バスが南に進むにつれ客が減り、ついに私一人だけになってしまった。

これはちょっとヤバいかもと思い始めた頃、バスはGoogleマップの予定ルートを外れてどんどん人気のない通りに入っていく。

通りを歩く人もいなくなり、落書きだけが目立つ街。

これは明らかにおかしい。

そう思ったら、バスはガード下の薄暗い駐車場に入って行った。

そこには路線バスがたくさん停まっているものの、乗客の姿はなかった。

バスが停車すると、私がまだ車内に乗っているのを見つけた運転手が文句を言っている。

私は謝りながらバスを降り、周囲を見回してこれは困ったなと思った。

バスの溜まり場はサンタモニカ・フリーウェイのガード下にあり、ダウンタウンの17番通りと18番通りの間であった。

45年前もダウンタウンの10番より先には危険だから行くなと言われたことを思い出す。

とにかくこの場所を早く離れようと、最寄りのバス停を探して急ぎ足で向かう。

ボロ布を引きずりながらホームレスの男性が私の前を歩いている。

犯罪が多いダウンタウンを歩く用心にと、ホテルを出る時から財布はズボンのポケットではなくベストのお腹側のポケットにしまっている。

リュックも背中から外して前向きにかけ、ひったくられないように抱きかかえて歩いた。

とにかく、最初に来たバスに乗る。

車内に客の姿はなかった。

この界隈ではバスに乗る客があまりいないのだろうか。

とにかくGoogleマップで自分の位置を確認しながら、適当なバス停で降りようと思う。

バスはサウスオリーブストリートを北上し、ちょっと小高くなっているエリアで私はバスを降りた。

宿泊するカワダホテルからもよく見える高層ビルが間近に迫る。

この界隈はダウンタウンの中では新しく開発されたエリアで、大企業のオフィスビルや高級マンション、美術館などが集まっていた。

少し歩いてみると、先ほどまでのダウンタウンとは景色が全く違い、とても同じ街とは思えなかった。

この日は日曜日だったのでそれほど人の姿がなかったが、まわりには大企業のオフィスがたくさんあって、ウィークデーのお昼にはこの広場もビジネスマンたちで賑わっているに違いない。

エリートたちがいる丘の上とホームレスがいる丘の下。

格差社会アメリカの現実が、1本のバスでつながっている。

この近代的な街に美術館があった。

「The Museum of Contemporary Art, Los Angeles」

基本展示を見るだけなら入場無料だというので、そのまま中に入ろうとすると、受付で個人情報などの入力を求められた。

名前などの登録は必要だが、誰でも無料で現代美術に親しむことができるのはちょっと羨ましい。

散歩の途中らしきベビーカーを押す男性もじっくりと絵画を鑑賞していた。

近くには別の文化施設も並んでいる。

奥のグレーの建物は「ウォルト・ディズニー・コンサートホール」、そして手前の白いユニークな建物は「ザ・ブロード」と呼ばれる現代美術館である。

これらの施設も当然45年前には存在しなかった。

「ザ・ブロード」に入ってみた。

も、QRコードを読み込んで名前などの情報を打ち込めば無料で鑑賞できるエリアが設けられていた。

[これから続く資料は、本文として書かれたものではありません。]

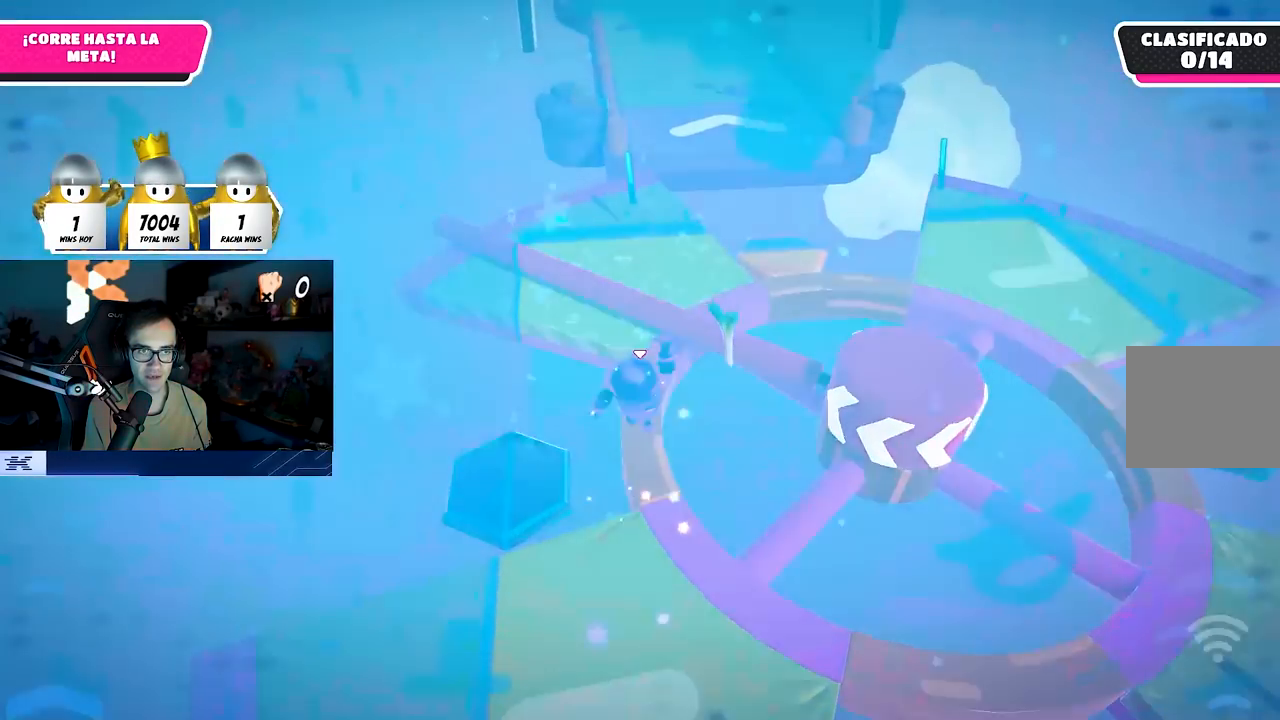
{"buttons": [], "left_stick": "up", "right_stick": "center", "events": []}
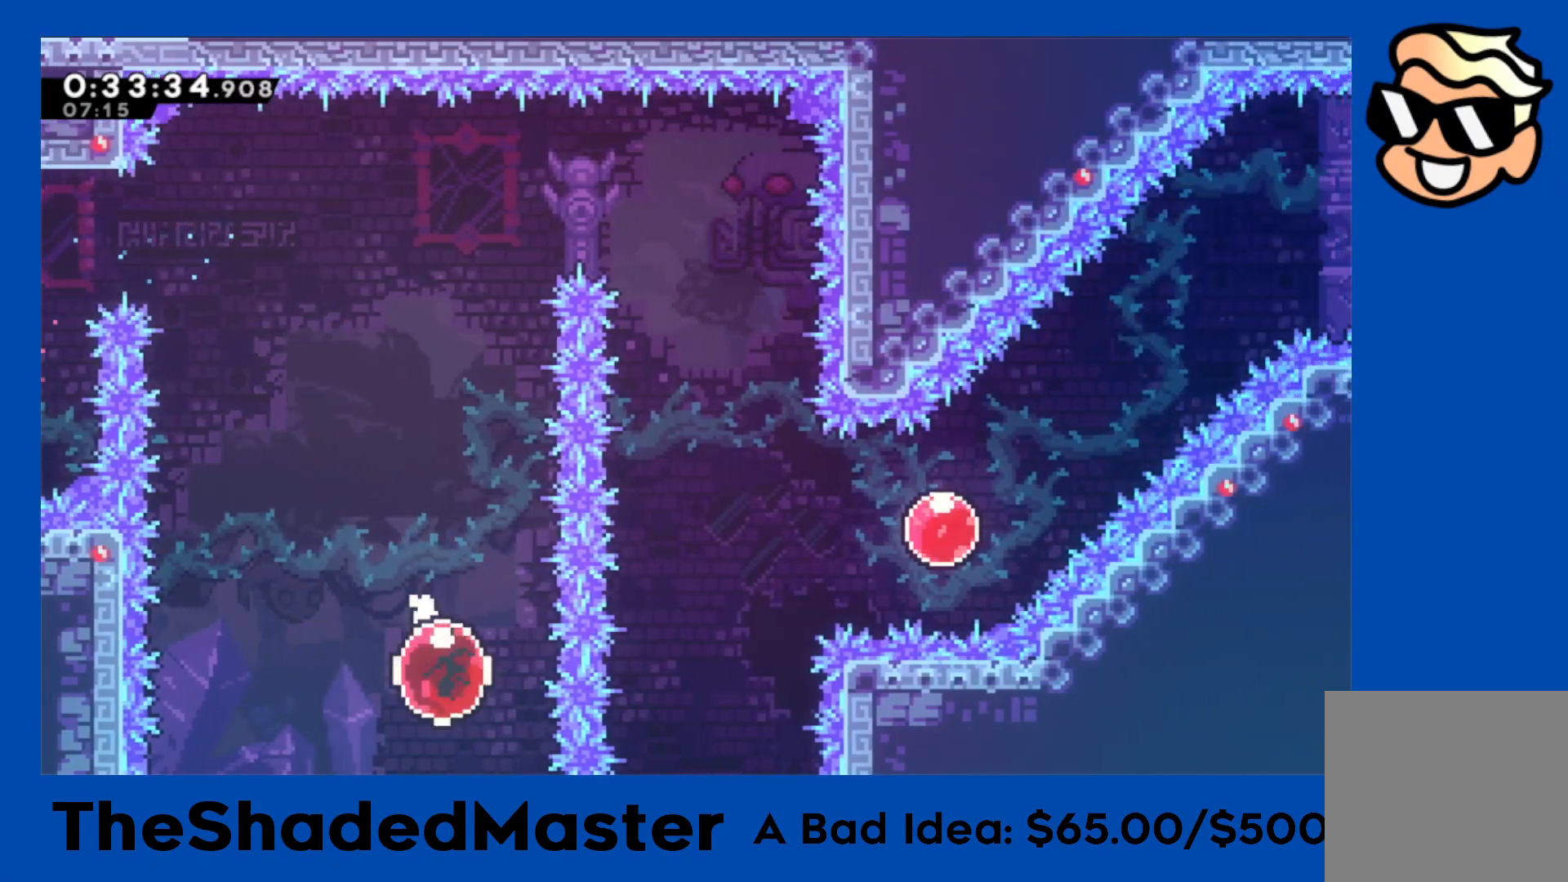
Gameplay with a controller (PlayStation layout); each line is a JSON object with the inputs held at the frame after it. "events" lists button and stick changes between this image and that frame as [ms after this image, input, new state], when the widget could be followed in between.
{"buttons": ["R1"], "left_stick": "center", "right_stick": "center", "events": [[33, "DPAD_UP", "down"], [83, "SQUARE", "down"], [317, "SQUARE", "up"], [333, "DPAD_UP", "up"]]}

個人的にはこちらの美術館の方が面白いと思える絵画が多い気がする。

無料で美術鑑賞ができる文化的な環境の一方で、ホームレスが存在することを当たり前として45年間許容し続けているアメリカ社会。

私の目にはやはり奇異に見えてしまう。

お金持ちはホームレスを見なくて済むように、郊外の高級住宅街で暮らしダウンタウンなどには近寄らないのかもしれない。

株価が連日史上最高値を更新し好景気が続くアメリカだが、コロナ後の物価高騰でますますホームレスになる人の数は増えているらしい。

実力主義といえばそれまでだが、私はこんな街に暮らしたいとは思わない。

お腹が空いたので、美術館を出て丘を下り、先ほどバスの中から見つけた賑やかなフードコートに行ってみることにする。

「グランドセントラルマーケット」

私は見覚えがないが「Since 1917」というバナーが表にかかっていたので、45年前にも存在した場所なのだろう。

古い雑居ビルの1階が丸ごとフードコートになっていて、さまざまな飲食店が所狭しと集まっている。

日曜日の昼時ということで、通路は大勢の客で賑わっていた。

カフェ、ホットドッグ、ピザ、メキシコ料理、日本料理、中国料理、韓国料理、タイ料理・・・。

ありとあらゆる軽食が揃っている印象だ。

そんなフードコートで私が選んだのは、ハンバーガー。

アメリカに来てまだ一度も食べていなかったし、何よりこの写真に惹かれた。

お店の名前は「FOR THE WIN」、ロサンゼルスに4店舗を構える地元で評判のハンバーガーショップらしい。

私が注文したのはシンプルな「チーズバーガー」(9.9ドル)。

混んでいて随分待たされたが、パティがカリッと焼かれ、ピクルスも最高に美味しくて、人気のハンバーガーだというのがよくわかった。

本当はもっとでかい奴を食べたかったが、どうも日本の値段との違いに戸惑って一番安い奴を頼んでしまう。

フードコートの目の前には、「世界一短い鉄道」として有名な観光スポット「エンジェル・フライト」があり、多くの観光客が行列を作って乗車を待っていた。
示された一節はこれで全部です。